[Task details]
Lay out the text of the rows below as a single numbered list, one line per item, leaving out any blank lines.

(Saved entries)
┄┄┄┄┄┄

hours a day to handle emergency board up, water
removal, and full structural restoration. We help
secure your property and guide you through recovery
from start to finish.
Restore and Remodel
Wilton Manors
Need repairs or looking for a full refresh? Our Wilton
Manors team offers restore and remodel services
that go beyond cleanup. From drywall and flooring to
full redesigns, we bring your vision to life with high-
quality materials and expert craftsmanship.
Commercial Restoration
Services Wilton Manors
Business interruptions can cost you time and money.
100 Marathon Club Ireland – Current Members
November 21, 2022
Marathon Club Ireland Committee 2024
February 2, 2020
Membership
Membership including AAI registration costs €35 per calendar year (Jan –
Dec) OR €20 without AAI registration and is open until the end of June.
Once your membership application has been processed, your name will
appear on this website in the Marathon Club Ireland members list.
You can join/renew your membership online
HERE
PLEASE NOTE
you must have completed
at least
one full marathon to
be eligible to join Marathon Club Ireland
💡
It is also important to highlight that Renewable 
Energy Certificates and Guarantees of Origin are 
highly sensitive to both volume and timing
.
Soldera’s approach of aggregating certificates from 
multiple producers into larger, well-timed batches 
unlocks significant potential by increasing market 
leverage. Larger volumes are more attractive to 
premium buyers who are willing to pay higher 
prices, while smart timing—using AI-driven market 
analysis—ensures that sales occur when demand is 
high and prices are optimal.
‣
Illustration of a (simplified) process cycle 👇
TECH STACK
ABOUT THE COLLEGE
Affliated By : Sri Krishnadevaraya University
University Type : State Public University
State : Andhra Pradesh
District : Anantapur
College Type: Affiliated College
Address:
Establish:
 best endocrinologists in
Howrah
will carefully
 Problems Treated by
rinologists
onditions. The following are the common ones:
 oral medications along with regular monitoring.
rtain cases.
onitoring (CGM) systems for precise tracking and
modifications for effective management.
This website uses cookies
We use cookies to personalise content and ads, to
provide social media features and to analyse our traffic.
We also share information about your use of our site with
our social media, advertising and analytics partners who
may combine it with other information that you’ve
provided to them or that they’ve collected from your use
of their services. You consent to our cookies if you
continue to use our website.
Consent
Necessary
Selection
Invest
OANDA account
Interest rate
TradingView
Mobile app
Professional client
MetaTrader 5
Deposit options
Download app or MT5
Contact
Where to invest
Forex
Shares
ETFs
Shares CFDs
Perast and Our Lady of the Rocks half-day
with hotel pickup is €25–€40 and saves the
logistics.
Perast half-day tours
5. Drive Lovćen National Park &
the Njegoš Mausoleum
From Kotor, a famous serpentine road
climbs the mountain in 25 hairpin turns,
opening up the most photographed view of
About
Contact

┄┄┄┄┄┄

[Response to this task]
1. hours a day to handle emergency board up, water
2. removal, and full structural restoration. We help
3. secure your property and guide you through recovery
4. from start to finish.
5. Restore and Remodel
6. Wilton Manors
7. Need repairs or looking for a full refresh? Our Wilton
8. Manors team offers restore and remodel services
9. that go beyond cleanup. From drywall and flooring to
10. full redesigns, we bring your vision to life with high-
11. quality materials and expert craftsmanship.
12. Commercial Restoration
13. Services Wilton Manors
14. Business interruptions can cost you time and money.
15. 100 Marathon Club Ireland – Current Members
16. November 21, 2022
17. Marathon Club Ireland Committee 2024
18. February 2, 2020
19. Membership
20. Membership including AAI registration costs €35 per calendar year (Jan –
21. Dec) OR €20 without AAI registration and is open until the end of June.
22. Once your membership application has been processed, your name will
23. appear on this website in the Marathon Club Ireland members list.
24. You can join/renew your membership online
25. HERE
26. PLEASE NOTE
27. you must have completed
28. at least
29. one full marathon to
30. be eligible to join Marathon Club Ireland
31. 💡
32. It is also important to highlight that Renewable 
33. Energy Certificates and Guarantees of Origin are 
34. highly sensitive to both volume and timing
35. .
36. Soldera’s approach of aggregating certificates from 
37. multiple producers into larger, well-timed batches 
38. unlocks significant potential by increasing market 
39. leverage. Larger volumes are more attractive to 
40. premium buyers who are willing to pay higher 
41. prices, while smart timing—using AI-driven market 
42. analysis—ensures that sales occur when demand is 
43. high and prices are optimal.
44. ‣
45. Illustration of a (simplified) process cycle 👇
46. TECH STACK
47. ABOUT THE COLLEGE
48. Affliated By : Sri Krishnadevaraya University
49. University Type : State Public University
50. State : Andhra Pradesh
51. District : Anantapur
52. College Type: Affiliated College
53. Address:
54. Establish:
55.  best endocrinologists in
56. Howrah
57. will carefully
58.  Problems Treated by
59. rinologists
60. onditions. The following are the common ones:
61.  oral medications along with regular monitoring.
62. rtain cases.
63. onitoring (CGM) systems for precise tracking and
64. modifications for effective management.
65. This website uses cookies
66. We use cookies to personalise content and ads, to
67. provide social media features and to analyse our traffic.
68. We also share information about your use of our site with
69. our social media, advertising and analytics partners who
70. may combine it with other information that you’ve
71. provided to them or that they’ve collected from your use
72. of their services. You consent to our cookies if you
73. continue to use our website.
74. Consent
75. Necessary
76. Selection
77. Invest
78. OANDA account
79. Interest rate
80. TradingView
81. Mobile app
82. Professional client
83. MetaTrader 5
84. Deposit options
85. Download app or MT5
86. Contact
87. Where to invest
88. Forex
89. Shares
90. ETFs
91. Shares CFDs
92. Perast and Our Lady of the Rocks half-day
93. with hotel pickup is €25–€40 and saves the
94. logistics.
95. Perast half-day tours
96. 5. Drive Lovćen National Park &
97. the Njegoš Mausoleum
98. From Kotor, a famous serpentine road
99. climbs the mountain in 25 hairpin turns,
100. opening up the most photographed view of
101. About
102. Contact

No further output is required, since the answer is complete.